• Epiphanie, révélation de Dieu au monde

    Ce dimanche de l’Epiphanie se confond, cette année, avec la fête de l’Epiphanie elle-même que les Chrétiens fixent au calendrier le 06 janvier. Souvent, le 06 janvier n’est pas un jour férié et l’on en reporte sa célébration au deuxième dimanche après Noël ou au premier après le 1er janvier.

    « Epiphanie» est un mot d’origine grecque, Ἐπιφάνεια ( Epiphaneia) qui signifie « apparition» au sens de « se manifester à». Les « Epiphanes », dans la culture grecque, sont les divinités qui apparaissent aux hommes, telles que Zeus, Hermès ou Apollon par exemple.

    L’épiphanie est, en effet, le moment que Dieu a choisi pour se manifester aux hommes, la première année de notre ère et où son fils Jésus (dans lequel il s’est lui-même incarné) est présenté aux peuples croyants en commençant par le peuple Juif.
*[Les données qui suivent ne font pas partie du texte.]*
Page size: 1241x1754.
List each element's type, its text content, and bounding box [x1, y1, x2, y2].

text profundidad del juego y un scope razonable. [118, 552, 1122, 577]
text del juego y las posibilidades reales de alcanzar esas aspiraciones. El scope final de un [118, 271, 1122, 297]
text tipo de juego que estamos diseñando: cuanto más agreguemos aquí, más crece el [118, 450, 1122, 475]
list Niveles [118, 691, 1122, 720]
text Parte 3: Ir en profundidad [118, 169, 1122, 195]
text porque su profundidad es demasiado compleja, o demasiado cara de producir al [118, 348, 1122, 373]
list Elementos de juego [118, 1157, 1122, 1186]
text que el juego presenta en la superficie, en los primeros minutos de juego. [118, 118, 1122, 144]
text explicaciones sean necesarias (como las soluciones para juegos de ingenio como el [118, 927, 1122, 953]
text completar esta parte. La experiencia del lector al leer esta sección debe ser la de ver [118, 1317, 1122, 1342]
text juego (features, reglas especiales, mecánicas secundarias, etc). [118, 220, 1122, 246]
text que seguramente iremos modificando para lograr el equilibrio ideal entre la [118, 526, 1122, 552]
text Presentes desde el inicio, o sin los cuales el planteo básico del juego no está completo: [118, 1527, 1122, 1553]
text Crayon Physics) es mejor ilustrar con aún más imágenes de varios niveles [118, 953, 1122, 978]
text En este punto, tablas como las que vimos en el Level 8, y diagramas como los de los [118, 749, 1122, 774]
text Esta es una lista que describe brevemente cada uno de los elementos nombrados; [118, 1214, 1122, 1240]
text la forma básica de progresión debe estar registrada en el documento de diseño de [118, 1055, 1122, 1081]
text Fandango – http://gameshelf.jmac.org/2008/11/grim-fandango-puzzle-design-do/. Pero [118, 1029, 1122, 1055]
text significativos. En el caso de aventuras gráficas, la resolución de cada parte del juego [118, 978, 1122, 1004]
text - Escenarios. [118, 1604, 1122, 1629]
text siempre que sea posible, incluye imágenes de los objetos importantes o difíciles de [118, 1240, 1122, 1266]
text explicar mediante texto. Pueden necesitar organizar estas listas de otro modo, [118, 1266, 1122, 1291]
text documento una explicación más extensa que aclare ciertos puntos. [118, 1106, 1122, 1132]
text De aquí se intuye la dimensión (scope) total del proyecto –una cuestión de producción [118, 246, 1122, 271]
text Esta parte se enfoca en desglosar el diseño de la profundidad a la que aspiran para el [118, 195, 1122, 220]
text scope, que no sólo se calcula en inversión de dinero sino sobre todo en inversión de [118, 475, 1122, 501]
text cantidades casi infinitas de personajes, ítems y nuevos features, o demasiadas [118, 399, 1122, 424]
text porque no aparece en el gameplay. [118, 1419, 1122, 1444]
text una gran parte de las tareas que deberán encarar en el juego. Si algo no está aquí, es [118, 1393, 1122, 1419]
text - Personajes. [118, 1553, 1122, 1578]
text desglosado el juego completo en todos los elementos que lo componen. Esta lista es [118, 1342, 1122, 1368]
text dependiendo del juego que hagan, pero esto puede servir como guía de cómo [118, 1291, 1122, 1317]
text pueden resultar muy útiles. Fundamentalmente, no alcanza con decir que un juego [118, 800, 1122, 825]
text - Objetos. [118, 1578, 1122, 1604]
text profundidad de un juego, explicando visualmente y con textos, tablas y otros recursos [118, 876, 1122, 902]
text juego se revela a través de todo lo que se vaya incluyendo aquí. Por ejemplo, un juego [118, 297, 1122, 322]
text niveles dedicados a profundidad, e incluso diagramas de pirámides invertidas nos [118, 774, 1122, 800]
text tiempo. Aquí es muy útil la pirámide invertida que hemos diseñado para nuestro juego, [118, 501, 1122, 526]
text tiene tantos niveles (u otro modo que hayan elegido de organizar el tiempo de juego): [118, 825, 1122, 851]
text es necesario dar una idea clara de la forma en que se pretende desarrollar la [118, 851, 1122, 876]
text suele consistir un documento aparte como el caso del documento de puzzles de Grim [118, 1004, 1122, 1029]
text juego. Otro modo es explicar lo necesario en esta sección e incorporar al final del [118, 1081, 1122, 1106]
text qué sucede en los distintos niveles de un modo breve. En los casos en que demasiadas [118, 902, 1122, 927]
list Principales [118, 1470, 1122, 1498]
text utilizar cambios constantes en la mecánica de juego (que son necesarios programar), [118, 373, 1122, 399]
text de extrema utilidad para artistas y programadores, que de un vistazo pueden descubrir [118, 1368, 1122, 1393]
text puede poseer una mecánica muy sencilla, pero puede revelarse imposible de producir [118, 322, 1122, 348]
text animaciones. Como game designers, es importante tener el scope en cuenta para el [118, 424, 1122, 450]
Il l’avait déjà fait pour la Chandeleur, début février, soit 40 jours après la naissance de l’enfant-Jésus, en le présentant au Temple, comme le voulait d’ailleurs la coutume anté-chrétienne issue des fêtes aux Dieux de la fécondité. Jésus était ainsi devenu le Messie, « oint » par un prophète.

    La tradition populaire a réduit l’évènement à la visite qu’effectuèrent à la crèche de la nativité  les « mages » venus d’Orient. Selon le récit qu’en fait l’apôtre Saint Mathieu dans le premier Evangile, ces prêtres ou savants furent guidés vers Bethléem, jusqu’à Marie et Joseph, par  une étoile mystérieuse (était-ce Dieu qui leur montrait le chemin ?) et ils déposèrent devant la crèche les présents que chacun rapportait de sa contrée lointaine : de l’or qui symbolise la richesse terrestre, de la myrrhe (résine entrant dans la composition d’une huile sainte) qui évoque les bienfaits de la médecine et du bonheur et de l’encens dont les vapeurs épicées servent à honorer une divinité. Trois produits orientaux qui ont conditionné la restriction du nombre des visiteurs de marque à trois « Rois mages » auxquels on a ensuite donné un nom : Gaspard, Melchior et Balthazar et une couleur : blanc, jaune et noir (on lit parfois qu’ils auraient été rois des Perses, des Arabes et des Indes) pour bien marquer l’universalité du message évangélique. Le fait qu’ils se prosternent devant l’Enfant-Jésus semble montrer la supériorité du divin sur l’humain ou du mystique sur le rationnel.

    L’épiphanie est aussi, traditionnellement, le jour où est « tirée » la galette des Rois. Une fève cachée dans la pâte rappelle l’Enfant-Jésus que les mages ont longtemps cherché en suivant l’étoile mystérieuse. Jadis, celui qui tirait la fève de sa part de galette était proclamé Roi pour toute la journée. Aujourd’hui, il ne gagne que le plaisir éphémère de choisir sa Reine autour de la table.